CREATED Apr. 29, 2013
Las Vegas, NV (KTNV) -- When it comes to our youngest kids, the state of Nevada just isn't spending enough.
That's according to a report released on Monday by the National Institute for Early Education out of Rutgers University. The report finds that states are spending less on pre-kindergarten programs than they were a decade ago.
The troubled economy plays a role in decreased funding, but some Las Vegas area parents were shocked to find out how few children are taking part in preschool programs.
The report found that only 1.7% of children in Nevada who are preschool age, are actually enrolled in preschool. Compare that to Florida, where 39.8% of their preschool aged kids are enrolled.
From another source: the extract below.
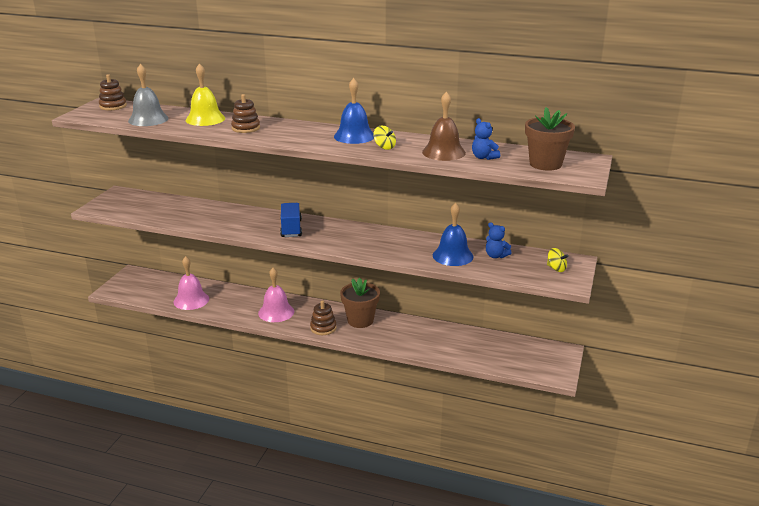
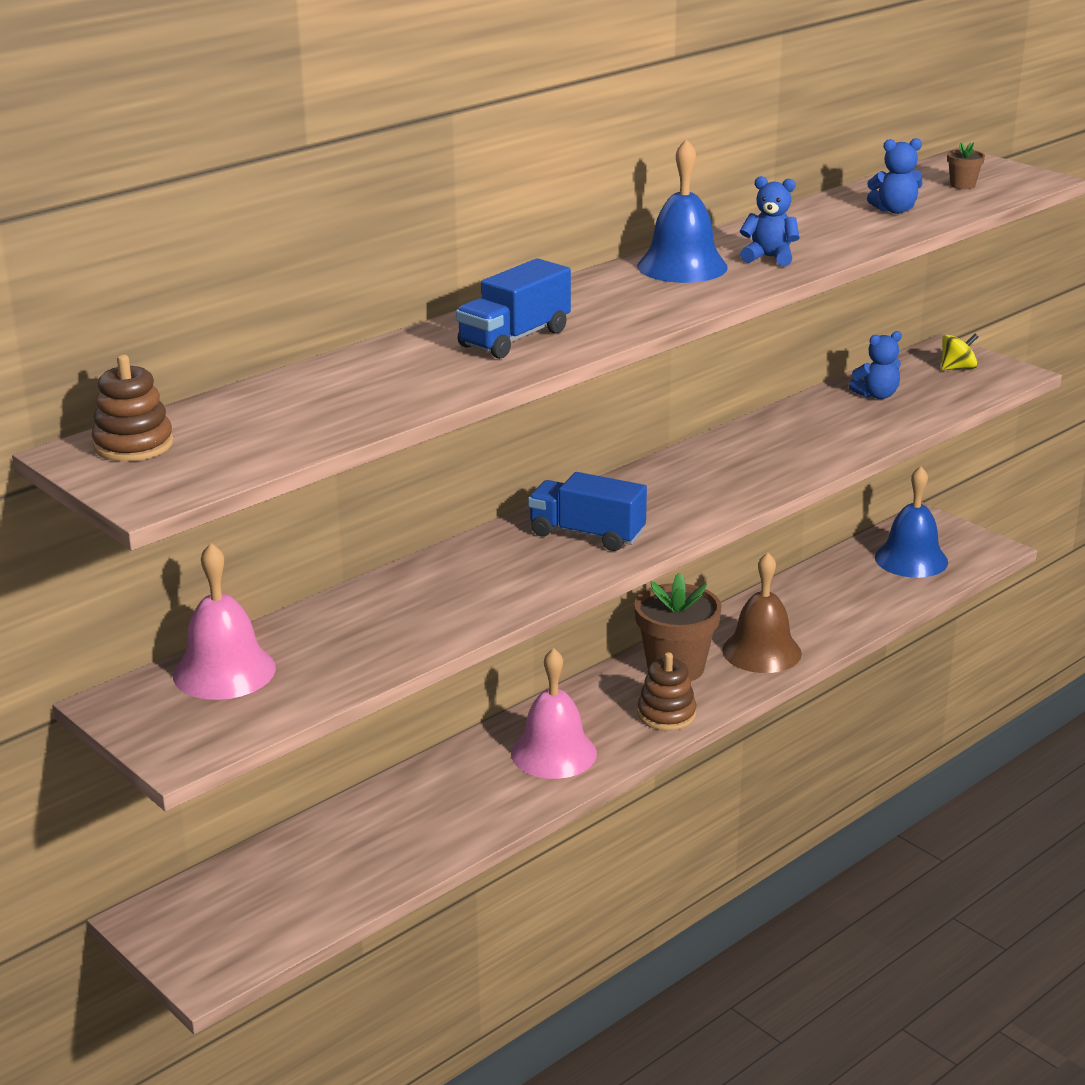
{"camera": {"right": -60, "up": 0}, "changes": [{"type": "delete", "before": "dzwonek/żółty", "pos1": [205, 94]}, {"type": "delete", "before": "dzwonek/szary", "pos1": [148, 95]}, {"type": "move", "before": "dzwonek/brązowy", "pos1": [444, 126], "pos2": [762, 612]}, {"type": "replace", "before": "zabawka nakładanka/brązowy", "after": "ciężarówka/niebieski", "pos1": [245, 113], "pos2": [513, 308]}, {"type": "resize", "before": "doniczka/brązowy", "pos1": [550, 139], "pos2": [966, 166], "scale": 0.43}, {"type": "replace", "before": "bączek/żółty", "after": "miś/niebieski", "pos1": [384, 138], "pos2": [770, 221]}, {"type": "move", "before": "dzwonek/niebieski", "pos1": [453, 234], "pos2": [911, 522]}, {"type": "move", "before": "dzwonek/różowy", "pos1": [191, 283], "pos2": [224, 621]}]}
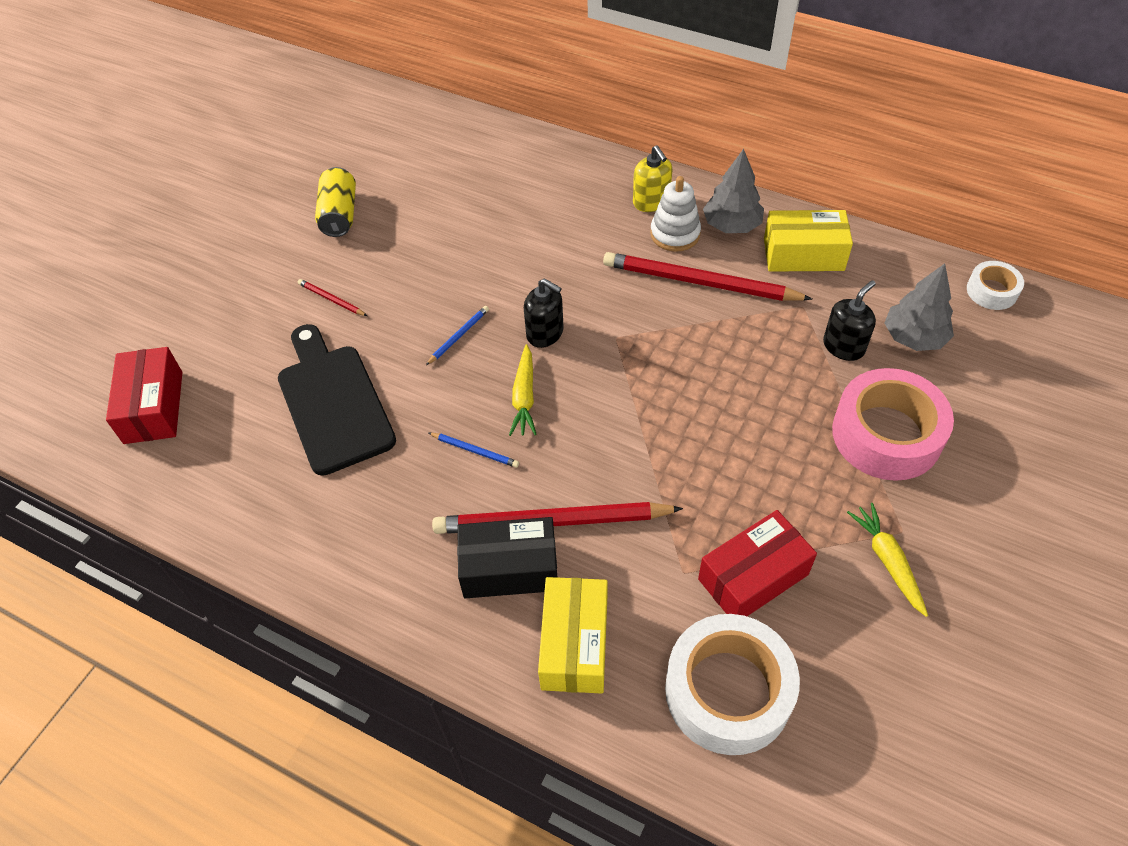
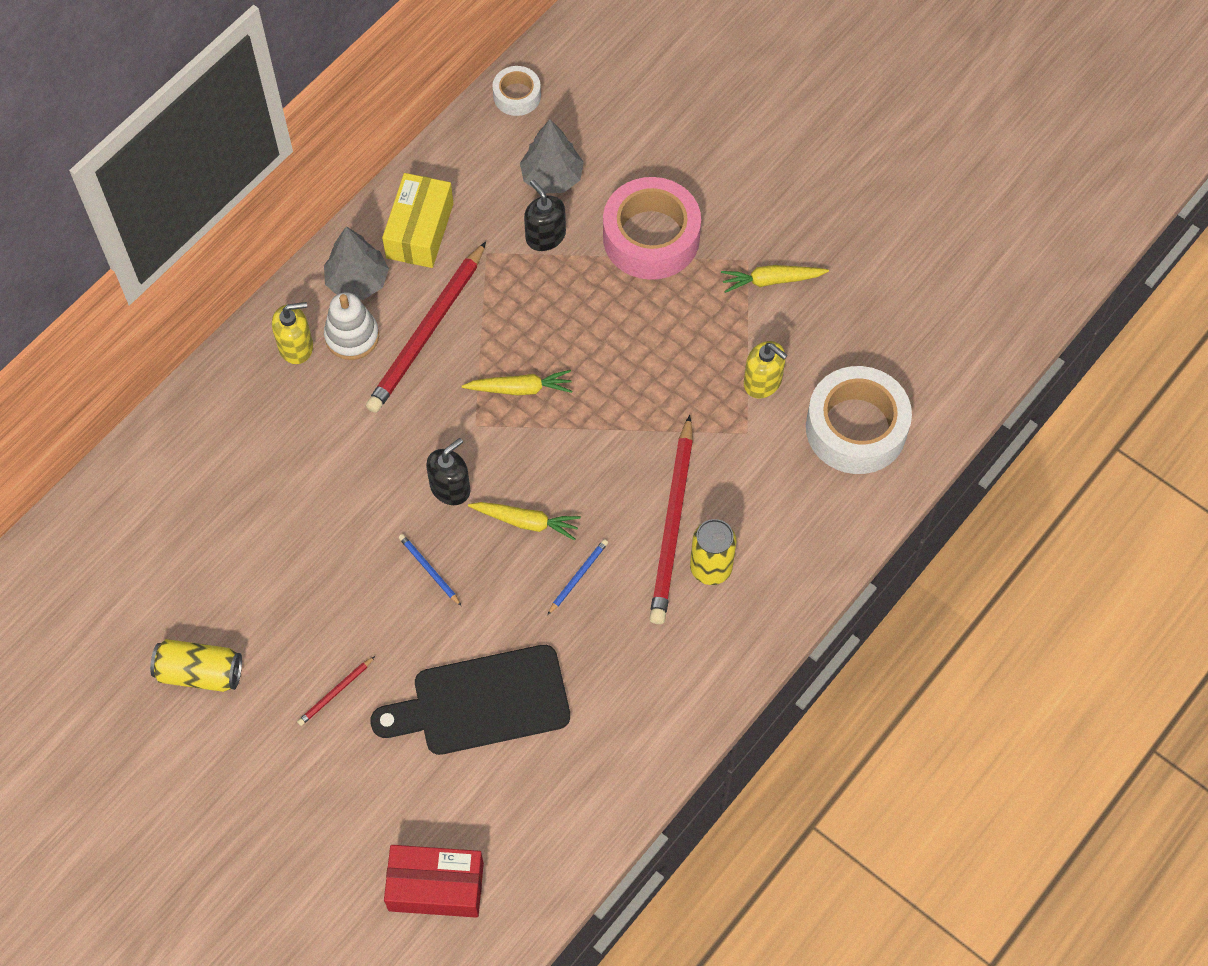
{"camera": {"right": -80, "up": 10}, "changes": [{"type": "replace", "before": "pudełko/czerwony", "after": "dozownik mydła/żółty", "pos1": [757, 563], "pos2": [766, 369]}, {"type": "replace", "before": "pudełko/czarny", "after": "puszka/żółty", "pos1": [507, 557], "pos2": [713, 552]}, {"type": "delete", "before": "pudełko/żółty", "pos1": [573, 635]}, {"type": "insert", "after": "marchewka/żółty", "pos2": [517, 382]}]}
The report looked at the 40 states that have some sort of state funding for preschool and Florida ranks number one on the list when it comes to pre-kindergarten access. Nevada ranks 36th.
The Clark County School District says that it does operate such programs at a number of its Title I schools and it supports an increase in funding.
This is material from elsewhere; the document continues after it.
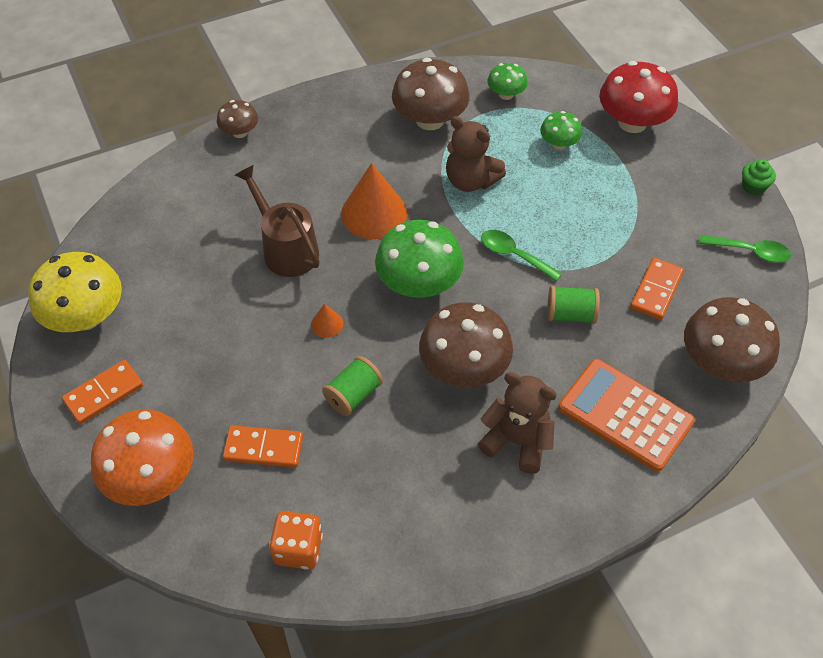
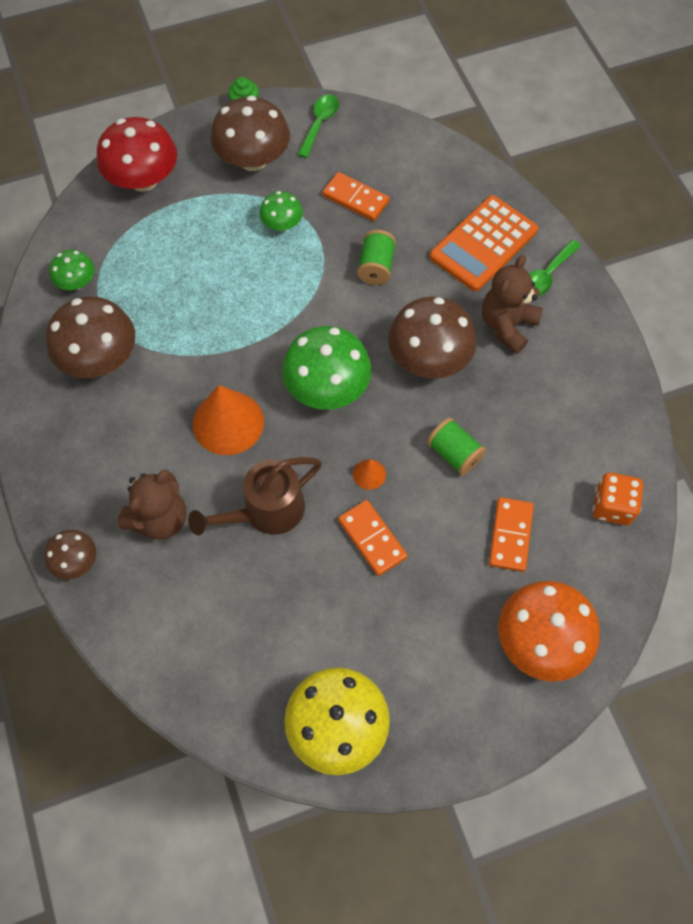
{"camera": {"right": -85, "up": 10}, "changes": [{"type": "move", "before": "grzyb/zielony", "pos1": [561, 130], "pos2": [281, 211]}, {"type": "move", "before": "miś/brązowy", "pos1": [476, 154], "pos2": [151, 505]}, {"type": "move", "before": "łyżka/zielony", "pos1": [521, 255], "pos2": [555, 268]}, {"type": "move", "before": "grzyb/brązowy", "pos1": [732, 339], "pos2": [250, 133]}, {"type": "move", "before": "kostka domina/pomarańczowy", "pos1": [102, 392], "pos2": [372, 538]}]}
CCSD Board of Trustees President Carolyn Edwards says she can't stress how important preschool learning is. She says numerous studies have shown that that kind of learning before kindergarten helps kids become better readers. And with Governor Brian Sandoval's goal to increase literacy in students by third grade, she says she can really see a need for more kids to attend preschool.
But the report goes on to say that Nevada is one of several states that is spending less than it used to a decade ago on preschool programs. During the 2011-2012 school year, Nevada spent $2,592 on each child enrolled in preschool. That's about half of what it spent in 2013.
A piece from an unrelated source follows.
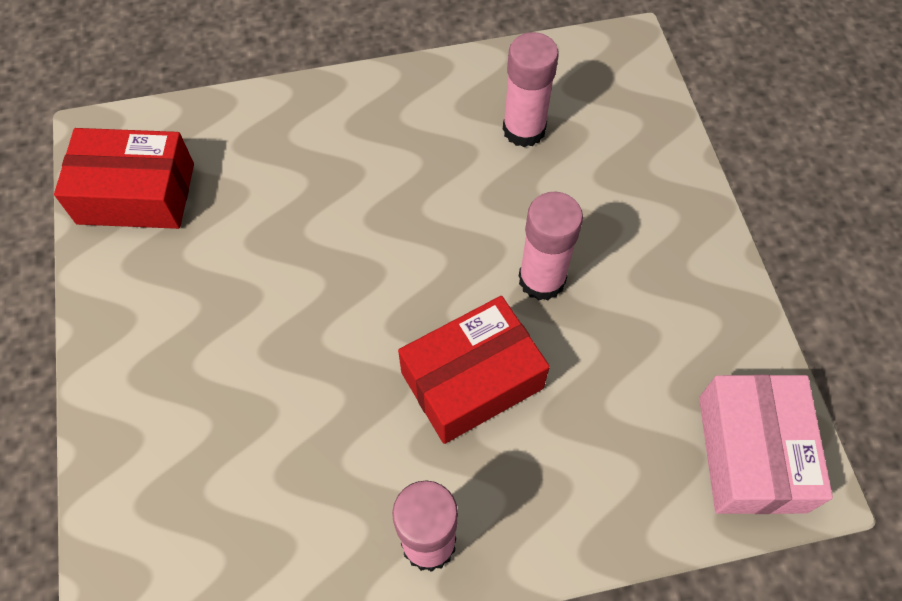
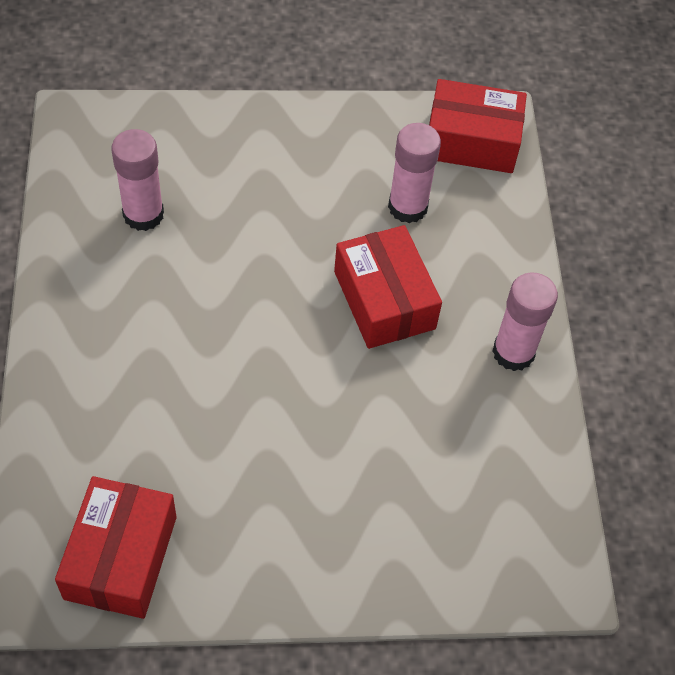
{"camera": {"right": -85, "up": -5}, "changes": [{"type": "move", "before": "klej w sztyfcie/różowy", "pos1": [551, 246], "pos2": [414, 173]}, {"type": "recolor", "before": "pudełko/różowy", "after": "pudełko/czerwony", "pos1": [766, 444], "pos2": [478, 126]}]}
Jalee Arnone, who runs Ms. Jalee's Daring Dragonflies preschool in North Las Vegas, says it's important for kids to attend school before kindergarten to foster the socialization and cognitive thinking skills they need.
The new report says that part of the reason for the decreased spending are the lingering effects of the economic downturn in 2008, coupled with the end of the federal stimulus dollars to plug state budgets.